Ameel fiddled with a tabla while Francisco sorted through the rifles to admire a broken pistol inlaid with mother-of-pearl. Alyza searched the painted glassware for a carafe labeled in Arabic, rather than English, characters. Afreen and I debated the value of antique copper plates engraved (strangely enough) with women's faces, and soon we all accepted Sultan Hamidi's invitation to visit the glassblowing workshop down the street.

Pedestrians hurried past the workshop with hardly a glance at the furnace or the hunchbacked man working molten vases, but we visitors with cameras soon drew a curious crowd. Herat's streets were secure, but the population clearly lacks Kabul's bored familiarity with foreigners - it usually took mere minutes for our group to acquire an entourage after setting out on foot.

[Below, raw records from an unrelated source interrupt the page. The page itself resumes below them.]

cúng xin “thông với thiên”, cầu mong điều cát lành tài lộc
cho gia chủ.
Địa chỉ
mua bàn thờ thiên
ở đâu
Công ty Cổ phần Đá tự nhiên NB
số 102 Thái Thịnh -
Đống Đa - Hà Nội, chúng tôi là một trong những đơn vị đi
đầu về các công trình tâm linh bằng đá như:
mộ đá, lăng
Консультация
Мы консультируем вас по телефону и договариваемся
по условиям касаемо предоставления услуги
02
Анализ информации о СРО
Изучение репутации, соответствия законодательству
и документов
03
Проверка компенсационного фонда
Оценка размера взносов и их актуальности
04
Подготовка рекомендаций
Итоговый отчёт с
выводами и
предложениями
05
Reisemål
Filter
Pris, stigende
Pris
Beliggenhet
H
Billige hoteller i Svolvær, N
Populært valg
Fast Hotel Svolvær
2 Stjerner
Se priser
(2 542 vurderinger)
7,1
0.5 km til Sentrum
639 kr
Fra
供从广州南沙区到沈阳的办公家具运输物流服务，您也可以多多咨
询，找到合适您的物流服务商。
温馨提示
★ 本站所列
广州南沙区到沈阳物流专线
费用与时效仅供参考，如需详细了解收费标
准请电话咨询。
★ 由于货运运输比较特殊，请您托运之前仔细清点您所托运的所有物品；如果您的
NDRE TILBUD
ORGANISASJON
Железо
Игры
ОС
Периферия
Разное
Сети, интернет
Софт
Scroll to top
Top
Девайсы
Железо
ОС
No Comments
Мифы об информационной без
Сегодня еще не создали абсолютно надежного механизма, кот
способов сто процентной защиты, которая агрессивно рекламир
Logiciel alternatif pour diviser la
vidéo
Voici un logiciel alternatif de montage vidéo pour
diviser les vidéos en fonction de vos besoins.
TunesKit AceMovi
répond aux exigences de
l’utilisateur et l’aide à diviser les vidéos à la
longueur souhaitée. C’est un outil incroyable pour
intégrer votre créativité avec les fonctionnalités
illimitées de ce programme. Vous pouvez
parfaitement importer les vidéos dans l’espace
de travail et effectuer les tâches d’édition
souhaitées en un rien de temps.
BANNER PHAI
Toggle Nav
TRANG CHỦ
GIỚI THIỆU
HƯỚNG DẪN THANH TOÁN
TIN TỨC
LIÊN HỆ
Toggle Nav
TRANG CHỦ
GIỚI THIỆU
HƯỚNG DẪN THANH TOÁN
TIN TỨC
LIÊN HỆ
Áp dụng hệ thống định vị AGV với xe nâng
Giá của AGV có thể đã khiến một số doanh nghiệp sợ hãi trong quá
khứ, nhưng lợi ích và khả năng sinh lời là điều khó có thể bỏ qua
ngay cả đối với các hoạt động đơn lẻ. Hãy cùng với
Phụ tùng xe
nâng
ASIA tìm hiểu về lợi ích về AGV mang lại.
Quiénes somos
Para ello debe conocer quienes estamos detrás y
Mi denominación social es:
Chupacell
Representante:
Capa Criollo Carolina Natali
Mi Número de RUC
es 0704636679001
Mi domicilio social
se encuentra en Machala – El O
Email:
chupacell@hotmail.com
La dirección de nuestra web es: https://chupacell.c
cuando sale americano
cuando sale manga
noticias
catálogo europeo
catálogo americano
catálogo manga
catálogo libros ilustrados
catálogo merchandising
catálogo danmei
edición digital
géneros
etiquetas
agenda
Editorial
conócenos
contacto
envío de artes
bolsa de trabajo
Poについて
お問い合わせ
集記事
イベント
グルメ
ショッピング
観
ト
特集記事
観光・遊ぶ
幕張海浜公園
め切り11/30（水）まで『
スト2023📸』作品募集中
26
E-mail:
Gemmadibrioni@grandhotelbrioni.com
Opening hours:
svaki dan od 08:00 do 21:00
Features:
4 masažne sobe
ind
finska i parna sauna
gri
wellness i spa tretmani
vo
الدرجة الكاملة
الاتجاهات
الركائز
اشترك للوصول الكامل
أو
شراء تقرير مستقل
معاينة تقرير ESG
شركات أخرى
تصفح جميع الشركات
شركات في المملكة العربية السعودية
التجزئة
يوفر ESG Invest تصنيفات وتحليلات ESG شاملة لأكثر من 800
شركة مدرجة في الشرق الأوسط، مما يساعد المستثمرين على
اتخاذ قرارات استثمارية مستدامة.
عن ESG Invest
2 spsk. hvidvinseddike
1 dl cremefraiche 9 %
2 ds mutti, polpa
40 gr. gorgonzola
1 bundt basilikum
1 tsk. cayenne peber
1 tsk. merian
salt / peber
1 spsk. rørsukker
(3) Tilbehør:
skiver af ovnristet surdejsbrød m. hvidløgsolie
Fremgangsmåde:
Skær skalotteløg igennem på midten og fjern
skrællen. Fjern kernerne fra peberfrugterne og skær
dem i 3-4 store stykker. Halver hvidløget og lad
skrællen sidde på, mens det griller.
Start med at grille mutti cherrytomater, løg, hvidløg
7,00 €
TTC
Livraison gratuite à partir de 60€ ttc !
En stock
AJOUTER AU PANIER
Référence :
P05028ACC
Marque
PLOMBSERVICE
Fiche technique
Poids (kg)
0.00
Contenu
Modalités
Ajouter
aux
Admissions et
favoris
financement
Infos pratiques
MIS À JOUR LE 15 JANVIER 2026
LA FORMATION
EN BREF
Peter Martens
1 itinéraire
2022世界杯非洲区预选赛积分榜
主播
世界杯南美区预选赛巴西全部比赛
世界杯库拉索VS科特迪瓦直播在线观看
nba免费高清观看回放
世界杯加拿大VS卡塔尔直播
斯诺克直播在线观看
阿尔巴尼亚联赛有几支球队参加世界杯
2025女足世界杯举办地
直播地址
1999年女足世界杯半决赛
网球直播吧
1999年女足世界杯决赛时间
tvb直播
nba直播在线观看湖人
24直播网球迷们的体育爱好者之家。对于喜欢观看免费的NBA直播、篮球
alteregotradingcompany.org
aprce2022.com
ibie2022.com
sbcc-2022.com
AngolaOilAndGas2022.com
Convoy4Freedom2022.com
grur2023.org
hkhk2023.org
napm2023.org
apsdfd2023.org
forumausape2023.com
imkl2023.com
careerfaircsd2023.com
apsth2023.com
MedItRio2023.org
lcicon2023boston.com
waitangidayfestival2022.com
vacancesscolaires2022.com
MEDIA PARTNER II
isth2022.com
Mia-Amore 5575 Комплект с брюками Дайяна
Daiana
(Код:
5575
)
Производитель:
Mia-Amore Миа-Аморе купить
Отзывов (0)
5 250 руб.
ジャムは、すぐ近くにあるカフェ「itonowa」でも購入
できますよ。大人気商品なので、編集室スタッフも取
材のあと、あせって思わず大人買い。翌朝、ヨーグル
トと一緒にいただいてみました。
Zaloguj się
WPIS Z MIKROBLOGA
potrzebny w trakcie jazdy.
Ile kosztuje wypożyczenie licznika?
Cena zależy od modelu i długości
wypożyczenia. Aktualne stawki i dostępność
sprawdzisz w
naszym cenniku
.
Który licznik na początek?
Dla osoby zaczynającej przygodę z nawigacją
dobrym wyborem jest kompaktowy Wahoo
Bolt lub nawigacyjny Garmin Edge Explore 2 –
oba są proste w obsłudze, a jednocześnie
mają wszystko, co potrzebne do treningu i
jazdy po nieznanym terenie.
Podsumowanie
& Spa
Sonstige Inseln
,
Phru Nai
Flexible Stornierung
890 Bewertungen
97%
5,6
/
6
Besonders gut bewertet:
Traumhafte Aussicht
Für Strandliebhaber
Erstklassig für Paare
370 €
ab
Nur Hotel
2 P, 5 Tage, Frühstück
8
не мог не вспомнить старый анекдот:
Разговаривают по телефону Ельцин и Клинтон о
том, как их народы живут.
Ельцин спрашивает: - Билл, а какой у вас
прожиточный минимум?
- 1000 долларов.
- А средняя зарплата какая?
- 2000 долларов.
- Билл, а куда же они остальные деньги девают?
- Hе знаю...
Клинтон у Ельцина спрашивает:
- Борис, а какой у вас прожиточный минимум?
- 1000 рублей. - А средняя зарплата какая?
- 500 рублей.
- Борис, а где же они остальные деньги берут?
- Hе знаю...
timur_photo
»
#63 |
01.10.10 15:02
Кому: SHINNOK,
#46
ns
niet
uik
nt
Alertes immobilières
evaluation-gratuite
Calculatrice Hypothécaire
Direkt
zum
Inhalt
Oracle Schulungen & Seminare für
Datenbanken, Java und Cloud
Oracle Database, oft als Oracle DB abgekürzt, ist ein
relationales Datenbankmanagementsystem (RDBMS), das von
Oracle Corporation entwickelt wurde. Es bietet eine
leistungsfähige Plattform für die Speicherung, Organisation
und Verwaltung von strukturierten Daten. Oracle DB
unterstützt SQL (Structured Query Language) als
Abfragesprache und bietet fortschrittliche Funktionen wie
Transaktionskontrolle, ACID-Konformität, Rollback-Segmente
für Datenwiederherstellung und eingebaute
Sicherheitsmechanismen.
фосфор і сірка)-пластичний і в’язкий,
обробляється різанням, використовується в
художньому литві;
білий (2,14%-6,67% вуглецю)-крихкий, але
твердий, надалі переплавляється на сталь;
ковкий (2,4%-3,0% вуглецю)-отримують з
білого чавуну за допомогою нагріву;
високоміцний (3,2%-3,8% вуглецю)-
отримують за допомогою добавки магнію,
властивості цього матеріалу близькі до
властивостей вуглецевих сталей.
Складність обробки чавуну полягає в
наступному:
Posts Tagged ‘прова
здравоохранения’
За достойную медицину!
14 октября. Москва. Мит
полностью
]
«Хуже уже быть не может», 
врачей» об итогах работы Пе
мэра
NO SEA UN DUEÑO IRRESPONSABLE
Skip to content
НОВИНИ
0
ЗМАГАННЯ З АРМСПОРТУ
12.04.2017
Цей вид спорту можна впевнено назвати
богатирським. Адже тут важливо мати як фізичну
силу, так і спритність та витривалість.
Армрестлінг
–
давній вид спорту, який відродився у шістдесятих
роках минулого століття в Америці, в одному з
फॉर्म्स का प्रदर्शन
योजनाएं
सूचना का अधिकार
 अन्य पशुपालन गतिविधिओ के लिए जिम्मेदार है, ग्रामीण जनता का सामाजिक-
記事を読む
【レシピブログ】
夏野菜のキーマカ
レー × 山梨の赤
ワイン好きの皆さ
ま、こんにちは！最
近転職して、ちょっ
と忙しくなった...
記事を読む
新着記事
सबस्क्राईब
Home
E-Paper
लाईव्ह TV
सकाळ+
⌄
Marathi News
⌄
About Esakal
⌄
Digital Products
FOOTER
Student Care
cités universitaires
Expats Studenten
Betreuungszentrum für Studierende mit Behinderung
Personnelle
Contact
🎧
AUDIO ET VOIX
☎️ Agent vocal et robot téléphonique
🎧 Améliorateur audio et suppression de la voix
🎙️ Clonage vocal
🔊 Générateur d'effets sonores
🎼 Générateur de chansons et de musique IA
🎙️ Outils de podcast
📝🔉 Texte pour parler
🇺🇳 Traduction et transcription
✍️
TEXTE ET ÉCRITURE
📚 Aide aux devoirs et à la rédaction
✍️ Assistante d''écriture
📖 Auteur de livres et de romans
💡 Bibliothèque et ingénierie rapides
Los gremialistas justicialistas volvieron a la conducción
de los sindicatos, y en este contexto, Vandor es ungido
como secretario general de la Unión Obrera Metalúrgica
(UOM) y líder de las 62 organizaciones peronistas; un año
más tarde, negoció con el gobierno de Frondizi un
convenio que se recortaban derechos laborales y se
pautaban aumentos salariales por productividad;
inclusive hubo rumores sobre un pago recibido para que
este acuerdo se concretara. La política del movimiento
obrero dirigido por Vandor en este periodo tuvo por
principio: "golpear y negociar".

Returning to final negotiations, Sultan Hamidi pulled out a karakol and traditional Kandahari jacket, costuming the boys for photos in turn. He solemnly presented Farouk with an additional glass vase as a gift, but made him buy a silk-embroidered cap, tacked onto our pile as a final impulse purchase. We left with several carafe-and-cup sets, a long-handled switchblade, three copper plates, miscellaneous small gifts and the satisfaction of long bargaining successfully concluded. Cracking open a battered copy of the Lonely Planet guide on the table, Sultan Hamidi showed off his photo on page 5 - somehow I suspect he exercised similar charms on the author.